Wired: AI And ‘enormous Data’ Could Make Tech Giants Harder To Topple. “ANOTHER WEEK, ANOTHER record-breaking AI research study released by Google—this time with results that are a reminder of a crucial business dynamic of the current AI boom. The ecosystem of tech companies that consumers and the economy increasingly depend on is traditionally said to be kept innovative and un-monopolistic by disruption, the process whereby smaller companies upend larger ones. But when competition in tech depends on machine learning systems powered by huge stockpiles of data, slaying a tech giant may be harder than ever.”
From The New Stack, with a hat tip to Angela G.: Big Data Simpsons. “Thanks to the work of Benjamin M. Schmidt, an assistant professor of history at Northeastern University, 25 years of dialogue from The Simpsons have been smashed into a giant data set, connected to a user-friendly search window.”

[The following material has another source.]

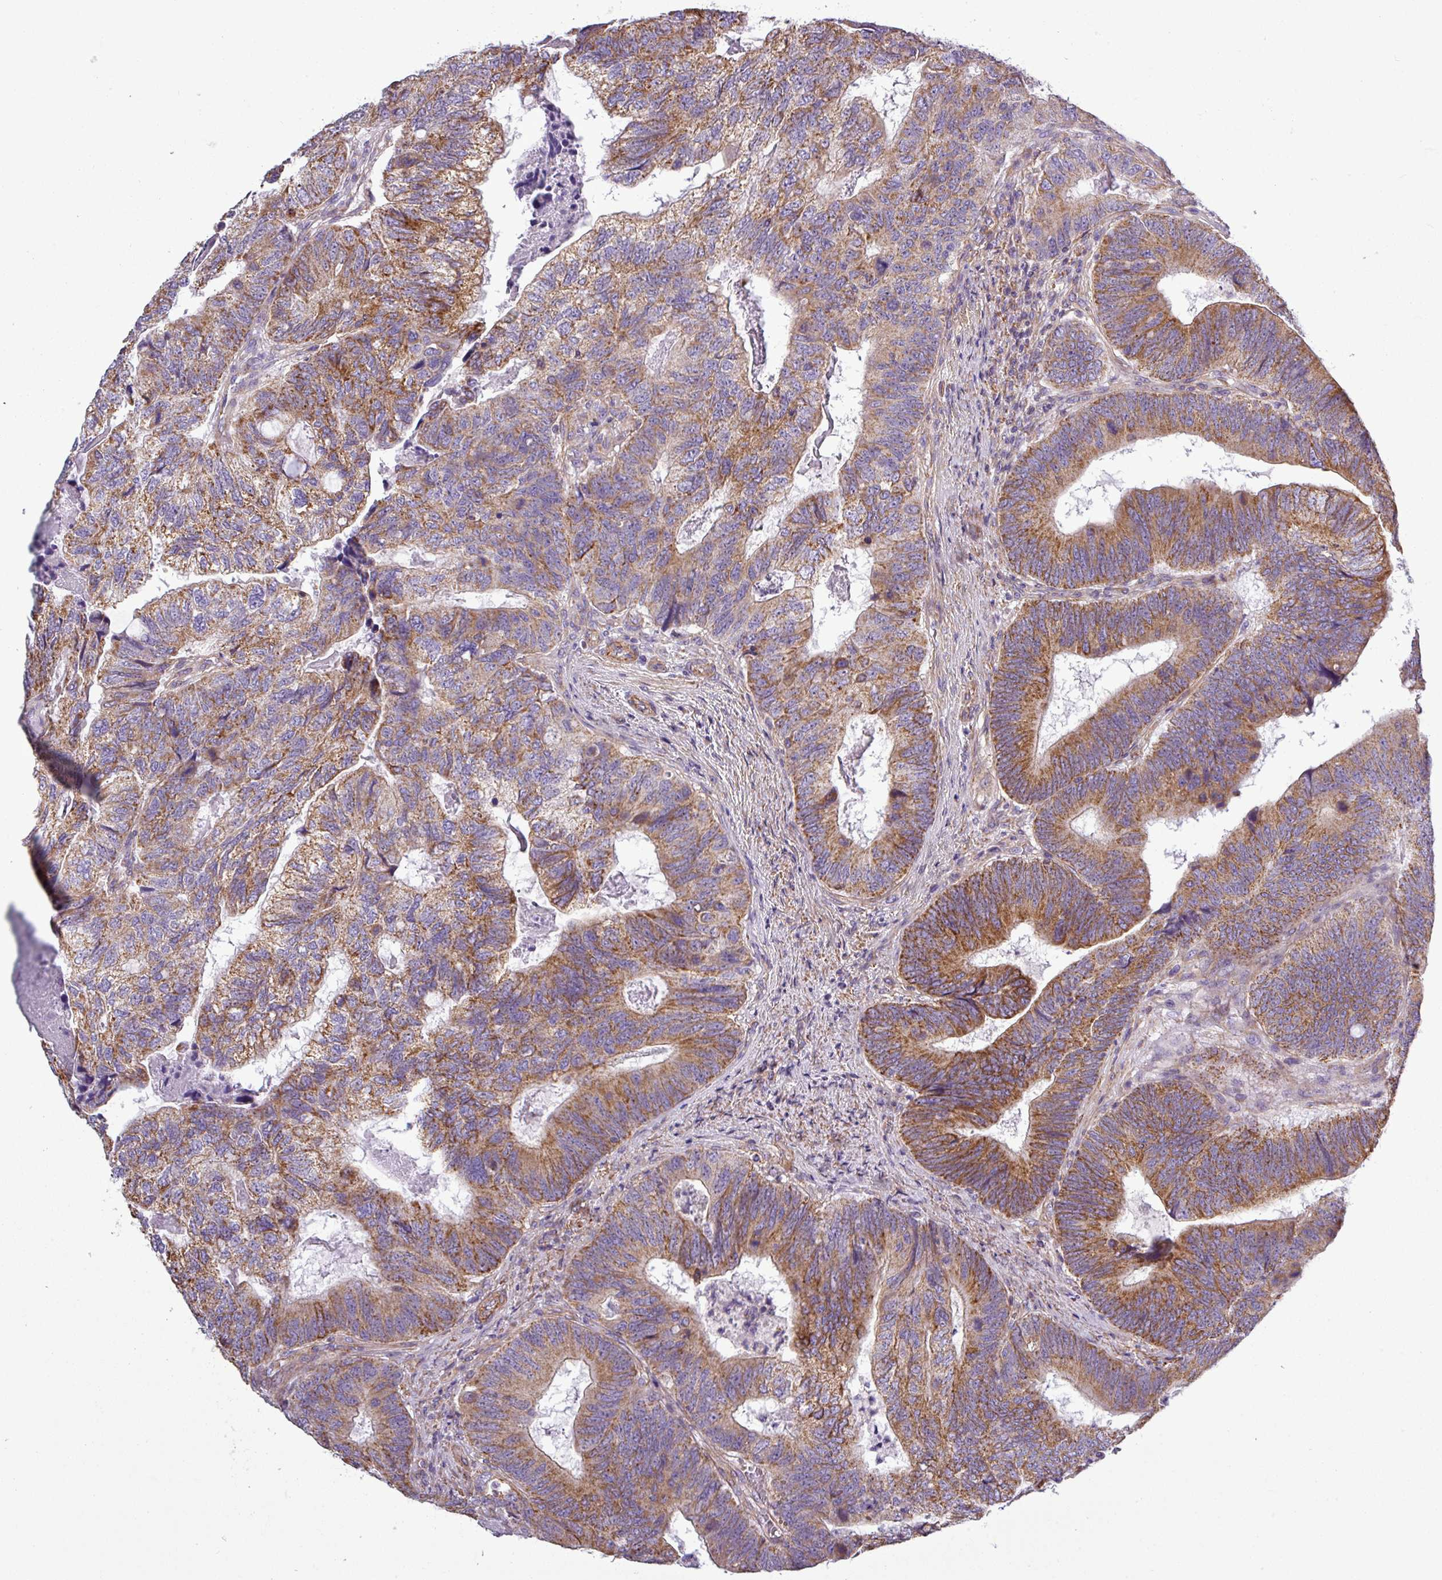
{"staining": {"intensity": "moderate", "quantity": ">75%", "location": "cytoplasmic/membranous"}, "tissue": "colorectal cancer", "cell_type": "Tumor cells", "image_type": "cancer", "snomed": [{"axis": "morphology", "description": "Adenocarcinoma, NOS"}, {"axis": "topography", "description": "Colon"}], "caption": "An immunohistochemistry (IHC) photomicrograph of tumor tissue is shown. Protein staining in brown labels moderate cytoplasmic/membranous positivity in colorectal cancer (adenocarcinoma) within tumor cells. Ihc stains the protein in brown and the nuclei are stained blue.", "gene": "BTN2A2", "patient": {"sex": "female", "age": 67}}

Phys.org: Open imaging data for biology. “A picture may be worth a thousand words, but only if you understand what you are looking at. The life sciences rely increasingly on 2-D, 3-D and 4-D image data, but its staggering heterogeneity and size make it extremely difficult to collate into a central resource, link to other data types and share with the research community. To address this challenge, scientists at the University of Dundee, the European Bioinformatics Institute (EMBL-EBI), the University of Bristol and the University of Cambridge have launched a prototype repository for imaging data: the Image Data Resource (IDR). This free resource, described in Nature Methods, is the first general biological image repository that stores and integrates data from multiple modalities and laboratories.”
Stanford: New database allows Stanford researchers to find disparities in officers’ treatment of minority motorists. “…These findings are based on a nationwide database – which the Stanford researchers created – of state patrol stops. The database contains key details from millions of records collected from 2011 to 2015 and is part of an effort to statistically analyze police practices. Along with the findings they are sharing today, the researchers are releasing their entire dataset, complete with online tutorials, so that policy makers, journalists and citizens can do their own analyses through this new Stanford Open Policing Project.”